Wednesday, September 22, 2010

Paris 2010 - The Send Off

Acknowledgements

Chris would like to thank her sister, Jane, for making it possible to fly among the peacocks and not among the chickens.

(Jane says: I don’t really care for chicken plumage)

Chris would also like to thank her friend and literary cohort, Elizabeth Graham, for sending her the link to Christopher Moore’s Paris blog to get us in the mood for our trip.  You, too, can enjoy his exploits (complete with expletives) by going to the following link: 


 Jane and I had many a giggle over Mr. Moore's unique brand of observation, and it gave our entire journey a ‘snogging’ subtext.   

Verb, 1. snog - touch with the lips or press the lips (against someone's mouth or other body part) as an expression of love, greeting, etc

Wednesday August 25th


The Departure

Jane and I began our latest travel adventure smartly dressed in similar travel friendly black slacks and jackets, first class tickets and passports at the ready.  Our toes were freshly polished and even Chris wore a full complement of makeup.  But the similarities ended when we looked at our suitcases.  Jane’s was a brand new raspberry colored piece with 4 swivel wheels for easy lugging.  Chris’s on the other hand -- wasn’t.  She toted a well traveled and well worn black number, similar, certainly, to 80% of all other travelers’ bags with the exception that she’s pretty sure hers was the only one sporting both duct tape and electrical tape.

(Jane says:  Black is not only avant gard but the real reason is that it is slightly slimming which to two menopausal metabolically challenged women is important. I don’t lug which infers schlepping, I simply pull along the raspberry hued luggage complete with the brightly colored name tag with the saying "I don’t do coach". Sadly Chris is correct, her luggage did indeed bear tapes of the duct and electrical vintage. Please excuse the pun, it was ‘very tacky’.)

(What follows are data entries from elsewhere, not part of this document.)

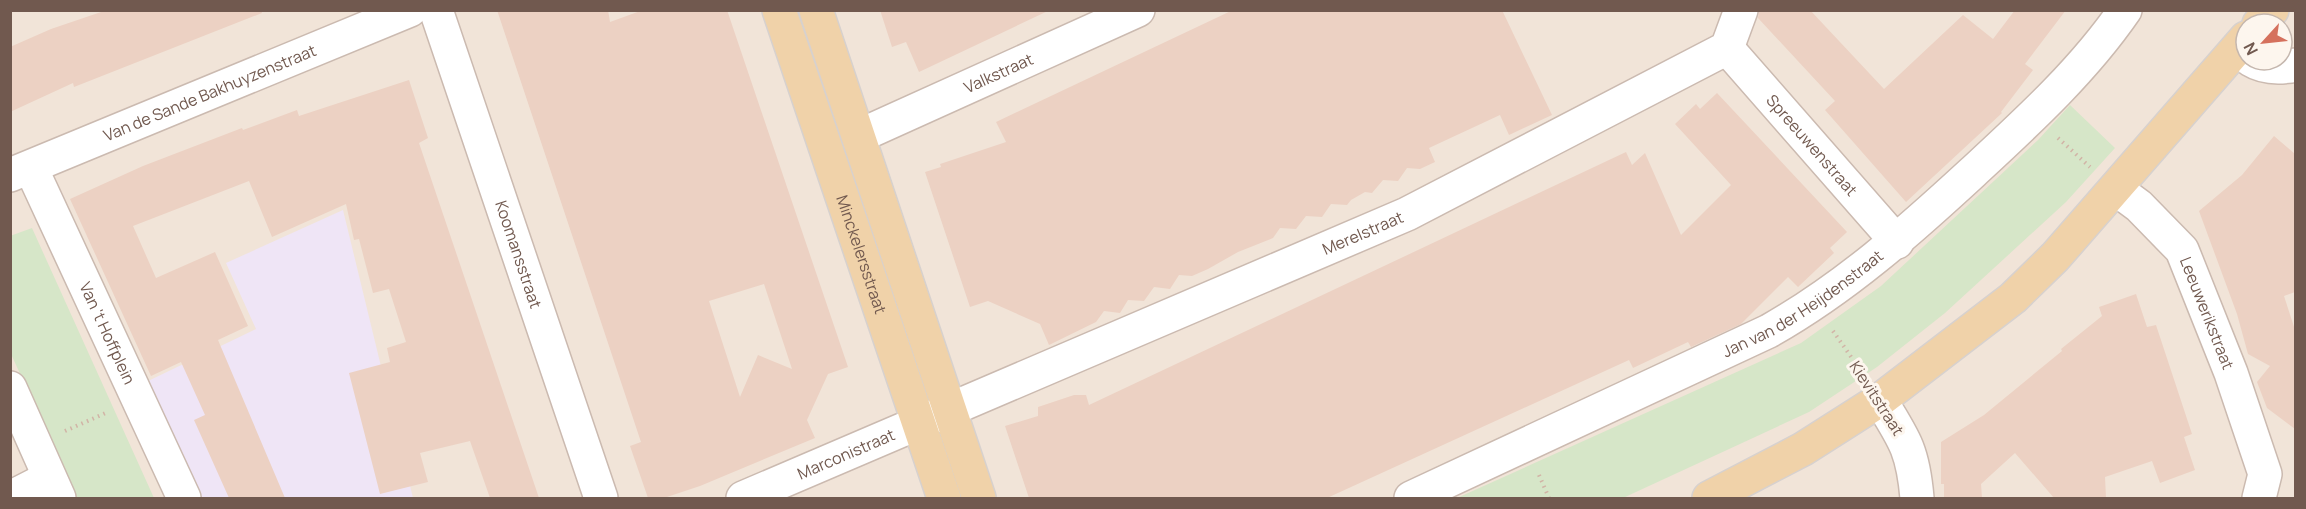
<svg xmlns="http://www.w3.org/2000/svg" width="2306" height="509" viewBox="0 0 2306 509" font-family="Manrope,sans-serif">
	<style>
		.residential { fill: #f1e4d8; fill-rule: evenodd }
		.education { fill: #efe5f6 }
		.green { fill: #d6e6c8 }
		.building { fill: #ecd1c3; fill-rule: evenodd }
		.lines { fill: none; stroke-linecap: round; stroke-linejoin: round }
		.minor-casing { stroke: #cbbab0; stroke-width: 36 }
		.major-casing { stroke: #d7d1ce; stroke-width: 36 }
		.path { stroke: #d1b4a6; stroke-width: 4; stroke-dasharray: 1.5 4.5; stroke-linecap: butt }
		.minor { stroke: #fff; stroke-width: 33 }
		.major { stroke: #f0d2a9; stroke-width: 33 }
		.labels { text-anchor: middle; stroke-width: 6; stroke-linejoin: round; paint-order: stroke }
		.street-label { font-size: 16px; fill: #71594f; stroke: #fdf6ee }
	</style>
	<rect width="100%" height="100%" fill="#faf2e8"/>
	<path class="residential" d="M11,11H2295V498H11ZM2246,24H2282V60H2246Z"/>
	<path class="education" d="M343,210L413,498H198L144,383L256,329L226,263Z"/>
	<path class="green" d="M2070,105L2115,148L2066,202L1945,313L1877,367L1809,412L1623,498H1457L1801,343L1881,286L2038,140Z
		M32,228L154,498H77L11,354L10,236Z"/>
	<path class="building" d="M107,10H261L262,13L74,87L73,83L10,112V47L51,29Z
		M497,10H608L610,22L643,10H727L848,367L828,374L807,420L815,438L700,486L664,498H648L630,446L641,442ZM764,284L792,369L758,355L740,397L709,301Z
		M880,10H1050L919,72L906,42L892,47Z
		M1233,10H1502L1552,115L1509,135L1500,115L1429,148L1435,162L1420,169L1407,168L1398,181L1383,180L1372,193L1365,192L1351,200L1347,205L1331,204L1322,217L1306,216L1296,229L1280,228L1273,238L1238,252L1208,269L1192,276L1179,275L1170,289L1154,287L1144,301L1128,300L1120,313L1104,311L1096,322L1049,345L1040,324L988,301L970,307L925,172L941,167L940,164L1006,142L996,122Z
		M1759,10H1810L1884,89L1963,15L1993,39L2015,10H2066L2025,64L2033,70L2001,112L2002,113L1906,202L1825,110L1835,101L1758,18Z
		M409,80L428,138L419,143L539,498H490L470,441L420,453L428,482L380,494L349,373L390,362L387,348L406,342L389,289L373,293L359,239L354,240L346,204L272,237L249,181L133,226L156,278L215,252L248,326L218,340L285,498H229L194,420L205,415L181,362L151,376L70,199L143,166L242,128L243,130L297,110L299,116Z
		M1717,93L1847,232L1830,248L1834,253L1798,287L1788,277L1741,324L1691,347L1688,342L1633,368L1629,360L1327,498H1029L1005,426L1038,416V407L1074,395H1086L1089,405L1626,152L1632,165L1645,153L1681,235L1731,185L1675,124L1696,104L1700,109Z
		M2274,136L2295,154V292L2284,296L2295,330V429L2267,408L2257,382L2270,366L2248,354L2237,314L2199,211L2242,175Z
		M2136,294L2147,327L2156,325L2192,434L2184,437L2195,470L2160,483L2152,461L2105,477L2106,498H2054L2015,453L1981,484L1982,498H1944V484H1941V442L1984,415L2062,351L2061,349L2102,316L2099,307Z"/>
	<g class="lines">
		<g class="minor-casing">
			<g id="minor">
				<path id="s1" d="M436,10L601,498"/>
				<path id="s2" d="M1727,48L1897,242"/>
				<path d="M2251,60C2264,68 2281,68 2296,65"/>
				<path id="s3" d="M859,136L1138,10"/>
				<path id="s4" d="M31,168L184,498"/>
				<path id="s5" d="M10,175L410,10"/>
				<path id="s6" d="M2116,189L2139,206L2182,250L2231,373L2265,474L2259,498"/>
				<path d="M10,388L59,498"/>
				<path d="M1880,400C1905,440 1913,451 1917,498"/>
				<path d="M10,498L49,478"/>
				<path id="s7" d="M743,498L1407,214L1727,48L1741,10"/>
				<path id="s8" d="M1411,498L1769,331C1845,288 1909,231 1973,172C2027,122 2083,71 2125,10"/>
			</g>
		</g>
		<g class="major-casing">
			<g id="major">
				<path id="s9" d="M779,10L944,498"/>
				<path d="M816,10L979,498"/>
				<path d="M2259,24L2272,10"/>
				<path d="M1709,498L1803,449L1880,400L2013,298L2055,257L2246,38"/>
			</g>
		</g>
		<path class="path" d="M2058,138L2090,167
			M1833,331L1861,371
			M65,431L108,412
			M1539,475L1549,498"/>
		<use href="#minor" class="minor"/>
		<use href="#major" class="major"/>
	</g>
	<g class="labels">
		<g class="street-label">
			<text dy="6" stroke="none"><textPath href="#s3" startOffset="153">Valkstraat</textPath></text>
			<text dy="6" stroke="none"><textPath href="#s5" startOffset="216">Van de Sande Bakhuyzenstraat</textPath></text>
			<text dy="6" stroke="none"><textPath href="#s2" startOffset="129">Spreeuwenstraat</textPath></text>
			<text dy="6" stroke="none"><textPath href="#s7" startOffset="674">Merelstraat</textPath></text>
			<text dy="6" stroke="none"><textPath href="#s1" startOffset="258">Koomansstraat</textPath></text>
			<text dy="6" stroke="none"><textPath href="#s9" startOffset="258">Minckelersstraat</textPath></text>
			<text dy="6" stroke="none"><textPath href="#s8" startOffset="438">Jan van der Heijdenstraat</textPath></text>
			<text dy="6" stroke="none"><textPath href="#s6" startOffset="158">Leeuwerikstraat</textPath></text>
			<text dy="6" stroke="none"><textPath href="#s4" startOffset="182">Van 't Hoffplein</textPath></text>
			<text transform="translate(1877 398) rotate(57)" y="6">Kievitstraat</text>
			<text dy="6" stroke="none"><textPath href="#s7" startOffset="112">Marconistraat</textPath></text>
		</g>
	</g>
	<rect width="2306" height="509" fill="none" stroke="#71594f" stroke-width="24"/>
	<g transform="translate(2264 42) rotate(243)"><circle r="28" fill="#fdf6ee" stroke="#c5b7ae" stroke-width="1.5"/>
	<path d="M0-4.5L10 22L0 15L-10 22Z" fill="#d5715d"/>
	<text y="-9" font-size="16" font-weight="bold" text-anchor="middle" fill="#71594f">N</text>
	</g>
</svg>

(Chris replies:  Yea, but who’s going to break into a tacky black bag like that? They’d go for the raspberry parfait, for sure.)

The Journey

This was Chris’s first time traveling first class on an international flight since IBM sent her to Germany in 1982.  This IS the way to go, she avows, if one can possibly afford the extra fare.  One feels so much more rested upon arrival, and it’s so much easier on increasingly cranky bones.  Aside from that, one gets a full sized pillow and quilted blanket, plus a ditty bag filled with ear plugs, socklets, eye masks and all sorts of other wonderful stuff. 

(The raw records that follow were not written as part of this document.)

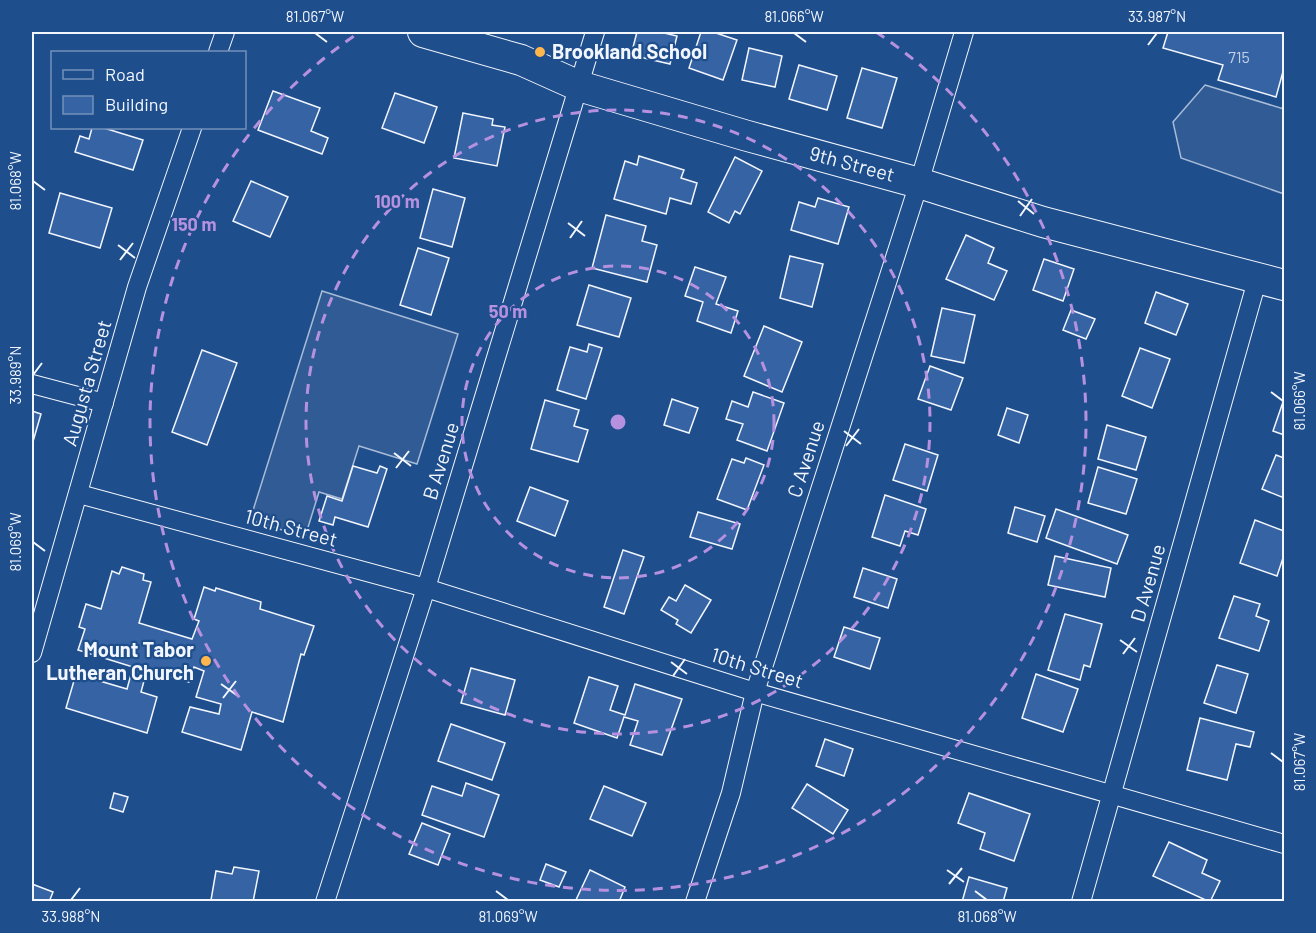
<svg xmlns="http://www.w3.org/2000/svg" width="1316" height="933" viewBox="0 0 1316 933" font-family="Barlow,sans-serif">
	<style>
		.built { fill: #305b95; stroke: #a8bbd7; stroke-width: 1.5 }
		.building { fill: #3563a3; stroke: #f2f6ff; stroke-width: 1.5 }
		.lines { fill: none; stroke-linecap: round; stroke-linejoin: round }
		.minor-casing { stroke: #f2f6ff; stroke-width: 20 }
		.primary-casing { stroke: #f2f6ff; stroke-width: 32 }
		.minor { stroke: #1f4e8c; stroke-width: 18 }
		.primary { stroke: #1f4e8c; stroke-width: 30 }
		.ticks { fill: none; stroke: #f2f6ff; stroke-width: 2 }
		.ring { fill: none; stroke: #b691df; stroke-width: 3; stroke-dasharray: 10 8 }
		.poi-dot { fill: #ffb74d; stroke: #1f4e8c; stroke-width: 2 }
		.labels { text-anchor: middle; stroke-width: 4.5; stroke-linejoin: round; paint-order: stroke }
		.number-label { font-size: 16px; fill: #c3d1e8 }
		.poi-label { font-size: 20px; font-weight: bold; fill: #f2f6ff; stroke: #1f4e8c; text-anchor: start }
		.street-label { font-size: 20px; fill: #f2f6ff; stroke: #1f4e8c }
		.centre { fill: #b691df; stroke: #1f4e8c; stroke-width: 3 }
		.ring-label { font-size: 18px; text-anchor: middle; font-weight: bold; fill: #b691df; stroke: #1f4e8c; stroke-width: 4.5; stroke-linejoin: round; paint-order: stroke }
		.neatline { fill: none; stroke: #f2f6ff; stroke-width: 2 }
		.ticks-label { font-size: 15px; text-anchor: middle; fill: #f2f6ff }
	</style>
	<rect width="100%" height="100%" fill="#1f4e8c"/>
	<g class="built">
		<polygon points="1205,85 1284,109 1284,194 1181,158 1173,122"/>
		<polygon points="322,291 458,334 417,464 359,446 342,499 319,492 305,537 250,520"/>
	</g>
	<g class="building">
		<polygon points="637,32 660,32 677,36 670,64 631,55"/>
		<polygon points="701,32 713,32 737,40 723,80 689,68"/>
		<polygon points="1168,32 1284,32 1284,68 1276,97 1218,80 1223,65 1163,48"/>
		<polygon points="749,48 782,56 775,87 742,80"/>
		<polygon points="799,65 837,76 827,110 789,99"/>
		<polygon points="862,68 897,78 882,128 847,118"/>
		<polygon points="273,91 320,108 311,131 328,138 322,154 258,130"/>
		<polygon points="395,93 437,107 424,143 382,128"/>
		<polygon points="463,113 493,119 492,125 505,127 497,166 454,158"/>
		<polygon points="92,128 104,128 143,140 133,170 75,152 80,136 89,139"/>
		<polygon points="639,156 684,170 681,178 697,183 691,204 670,198 666,214 614,199 625,161 637,165"/>
		<polygon points="735,157 762,171 740,214 735,211 729,223 708,212"/>
		<polygon points="251,181 288,197 270,237 233,221"/>
		<polygon points="433,189 465,198 452,247 420,238"/>
		<polygon points="60,193 112,208 100,248 49,233"/>
		<polygon points="818,198 849,207 838,244 791,230 799,202 815,207"/>
		<polygon points="606,215 646,226 642,241 657,245 647,282 592,268"/>
		<polygon points="966,235 994,248 988,263 1007,271 994,300 946,279"/>
		<polygon points="418,248 449,258 431,315 400,305"/>
		<polygon points="790,256 823,264 812,307 780,298"/>
		<polygon points="1044,259 1074,269 1063,301 1033,290"/>
		<polygon points="695,267 726,277 716,304 738,311 731,333 697,321 703,302 685,296"/>
		<polygon points="589,285 631,298 619,337 577,325"/>
		<polygon points="1156,292 1188,304 1176,335 1145,323"/>
		<polygon points="942,308 975,315 964,363 931,356"/>
		<polygon points="1071,310 1095,319 1086,339 1063,330"/>
		<polygon points="764,326 802,342 782,392 744,376"/>
		<polygon points="589,344 602,348 586,399 557,390 570,347 587,352"/>
		<polygon points="1140,348 1170,359 1152,408 1122,396"/>
		<polygon points="202,350 237,363 207,445 172,432"/>
		<polygon points="930,366 963,378 951,410 918,399"/>
		<polygon points="753,392 784,403 767,451 737,440 743,424 726,419 732,401 748,407"/>
		<polygon points="672,399 698,408 689,433 664,425"/>
		<polygon points="1284,399 1284,435 1273,431"/>
		<polygon points="545,400 579,410 574,426 588,430 578,462 531,449"/>
		<polygon points="1007,408 1028,415 1019,443 998,435"/>
		<polygon points="32,411 41,414 32,445"/>
		<polygon points="1107,425 1146,437 1136,470 1098,459"/>
		<polygon points="905,444 938,455 927,491 893,480"/>
		<polygon points="1276,455 1284,458 1284,498 1262,489"/>
		<polygon points="746,458 764,465 747,510 717,499 732,459 744,463"/>
		<polygon points="353,466 377,473 380,466 387,469 368,527 335,517 333,525 319,521 327,496 342,501"/>
		<polygon points="1098,467 1137,479 1126,514 1088,503"/>
		<polygon points="530,487 568,501 555,536 517,521"/>
		<polygon points="885,495 926,509 918,535 905,531 900,546 872,537"/>
		<polygon points="1015,507 1045,516 1037,542 1008,533"/>
		<polygon points="1056,509 1128,535 1117,564 1046,538"/>
		<polygon points="698,512 740,524 732,549 690,537"/>
		<polygon points="1255,520 1284,531 1284,555 1277,576 1240,563"/>
		<polygon points="623,550 644,557 624,614 604,607"/>
		<polygon points="1055,556 1111,568 1105,597 1048,585"/>
		<polygon points="122,567 144,574 143,580 151,582 139,623 192,639 199,621 194,619 204,587 215,591 216,588 261,602 260,609 314,626 304,655 301,654 283,722 252,712 241,750 182,732 190,707 219,714 221,704 196,697 204,671 194,667 189,682 147,670 141,692 157,697 147,733 66,708 76,674 127,689 133,667 78,650 85,629 79,627 86,604 101,609 112,571 119,574"/>
		<polygon points="863,568 897,579 888,608 854,597"/>
		<polygon points="685,585 711,600 691,633 676,624 678,620 661,610 669,597 676,601"/>
		<polygon points="1234,596 1260,604 1256,616 1269,621 1259,651 1219,638"/>
		<polygon points="1065,614 1102,624 1090,667 1084,665 1080,680 1048,670"/>
		<polygon points="844,627 880,638 870,669 834,657"/>
		<polygon points="1217,665 1248,674 1236,713 1204,703"/>
		<polygon points="471,668 515,680 505,715 461,703"/>
		<polygon points="1036,674 1078,689 1063,732 1022,718"/>
		<polygon points="589,677 618,686 610,710 625,715 635,684 682,699 662,755 630,745 638,721 624,717 617,738 574,723"/>
		<polygon points="1200,718 1254,732 1250,747 1236,744 1227,780 1187,770"/>
		<polygon points="451,724 505,743 492,780 438,761"/>
		<polygon points="825,739 853,749 844,776 816,766"/>
		<polygon points="466,783 499,795 484,837 422,815 432,786 462,796"/>
		<polygon points="807,784 848,810 833,834 792,808"/>
		<polygon points="604,786 646,803 632,836 590,819"/>
		<polygon points="114,793 128,797 123,812 110,808"/>
		<polygon points="969,793 1030,814 1014,861 980,849 985,833 958,823"/>
		<polygon points="422,823 450,834 438,865 409,854"/>
		<polygon points="1169,842 1207,860 1202,873 1220,881 1210,902 1153,876"/>
		<polygon points="546,864 566,872 559,887 540,880"/>
		<polygon points="234,867 259,871 253,902 211,900 216,871 232,874"/>
		<polygon points="590,870 625,887 619,902 575,902"/>
		<polygon points="969,877 1007,888 1003,902 962,902"/>
		<polygon points="32,884 53,892 49,902 32,902"/>
	</g>
	<g class="lines">
		<defs>
			<g id="minor">
				<polyline points="218,52 225,32"/>
				<polyline points="32,384 104,403"/>
				<polyline points="79,494 426,588 755,692 1284,844"/>
				<polyline points="32,653 137,287 192,128"/>
				<polyline points="325,902 426,588 595,32"/>
				<polyline points="695,902 731,793 755,692 919,183 964,32"/>
				<polyline points="1081,902 1258,277"/>
			</g>
			<polyline id="primary" points="423,32 521,60 579,86 744,135 919,183 1043,222 1284,285"/>
		</defs>
		<use href="#minor" class="minor-casing"/>
		<use href="#primary" class="primary-casing"/>
		<use href="#minor" class="minor"/>
		<use href="#primary" class="primary"/>
	</g>
	<path class="ticks" d="M 315,33 L 327,42M 794,33 L 806,42M 1148,45 L 1157,33M 33,181 L 45,190M 1018,201 L 1034,214M 1020,216 L 1032,199M 568,223 L 585,236M 570,238 L 582,221M 118,245 L 135,258M 120,260 L 133,243M 33,375 L 42,363M 1271,392 L 1283,401M 844,431 L 861,444M 846,446 L 859,429M 394,453 L 411,466M 396,468 L 409,451M 33,542 L 45,551M 1120,640 L 1137,652M 1123,654 L 1135,638M 671,662 L 687,674M 673,676 L 685,659M 221,684 L 238,696M 223,698 L 236,681M 1271,753 L 1283,762M 947,870 L 964,882M 949,884 L 962,868M 496,891 L 508,900M 975,891 L 987,900M 71,900 L 80,888"/>
	<g class="ring">
		<circle cx="618" cy="422" r="156"/>
		<circle cx="618" cy="422" r="312"/>
		<path d="M876 32A468 468 0 1 1 360 32"/>
	</g>
	<g class="poi-dot">
		<circle cx="540" cy="52" r="6"/>
		<circle cx="206" cy="661" r="6"/>
	</g>
	<g class="labels">
		<g class="number-label">
			<text x="1239" y="63">715</text>
		</g>
		<g class="poi-label">
			<text x="552" y="59">Brookland School</text>
			<text x="194" y="657" text-anchor="end">Mount Tabor<tspan x="194" dy="23">Lutheran Church</tspan></text>
		</g>
		<g class="street-label">
			<text transform="translate(852 164) rotate(15)" y="7">9th Street</text>
			<text transform="translate(87 383) rotate(-74)" y="7">Augusta Street</text>
			<text transform="translate(806 459) rotate(-72)" y="7">C Avenue</text>
			<text transform="translate(441 461) rotate(-73)" y="7">B Avenue</text>
			<text transform="translate(291 528) rotate(15)" y="7">10th Street</text>
			<text transform="translate(1148 583) rotate(-74)" y="7">D Avenue</text>
			<text transform="translate(757 668) rotate(17)" y="7">10th Street</text>
		</g>
	</g>
	<circle cx="618" cy="422" r="9" class="centre"/>
	<g class="ring-label">
		<text x="397" y="208">100 m</text>
		<text x="194" y="231">150 m</text>
		<text x="508" y="318">50 m</text>
	</g>
	<rect width="1316" height="933" fill="none" stroke="#1f4e8c" stroke-width="66"/>
	<rect x="51" y="51" width="195" height="78" fill="#1f4e8c" stroke="#7391ba" stroke-width="1.5"/>
	<rect x="63" y="70" width="30" height="9" fill="#1f4e8c" stroke="#7391ba" stroke-width="1.5"/>
	<text x="105" y="81" font-size="18" fill="#f2f6ff">Road</text>
	<rect x="63" y="96" width="30" height="18" fill="#3563a3" stroke="#7391ba" stroke-width="1.5"/>
	<text x="105" y="111" font-size="18" fill="#f2f6ff">Building</text>
	<rect x="33" y="33" width="1250" height="867" class="neatline"/>
	<g class="ticks-label">
		<text x="315" y="22">81.067°W</text>
		<text x="794" y="22">81.066°W</text>
		<text x="1157" y="22">33.987°N</text>
		<text transform="translate(16 181) rotate(-90)" y="5">81.068°W</text>
		<text transform="translate(16 375) rotate(-90)" y="5">33.989°N</text>
		<text transform="translate(1300 401) rotate(-90)" y="5">81.066°W</text>
		<text transform="translate(16 542) rotate(-90)" y="5">81.069°W</text>
		<text transform="translate(1300 762) rotate(-90)" y="5">81.067°W</text>
		<text x="71" y="922">33.988°N</text>
		<text x="508" y="922">81.069°W</text>
		<text x="987" y="922">81.068°W</text>
	</g>
</svg>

Jane was all about the unlimited champagne.

(Jane says: This was great, one never had to ask for more. Champagne upon boarding, straight through dinner, the night and even for breakfast. For the Eloise lovers, when they refilled my glass for the third time, I looked at Chris and said " I just love the Plaza")

We departed Grand Rapids to the hugs and well wishes of Phil and the insistent yips of their amazingly small dog, Moe.  Our connecting flight in Atlanta was on time and we hit the skies for Paris already feeling the glow of said unlimited champagne (though Jane did manage to waste some of hers spilling it into Chris’s seat…)

(Jane says: This was only the first glass so it was indeed an accident)

Speaking of seats, they supposedly fully reclined, but actually – not quite.  It was certainly better than coach, but it occupied our first hour of flight trying to figure out the controls.  Jane somehow found Chris’s experiments in seat adjustment amusing, because at one point Chris is sure she saw champagne coming out of Jane’s nose from laughing so hard.

(Jane says:  The seats are actually built for taller people and don’t quite fit those of smaller stature.  Chris began to push the button to recline the back of her seat and with each successive push, she kept fading lower and lower until her poor body was in a compacted heap on the lower third of the “chair”.  I couldn’t even begin to help her because she just kept slip sliding away and I couldn’t quit laughing, it was one of those ‘you had to be there’ moments.  Suffice it to say that all my societal aplomb went to hell as I was reduced to a fit of laughing hysteria.)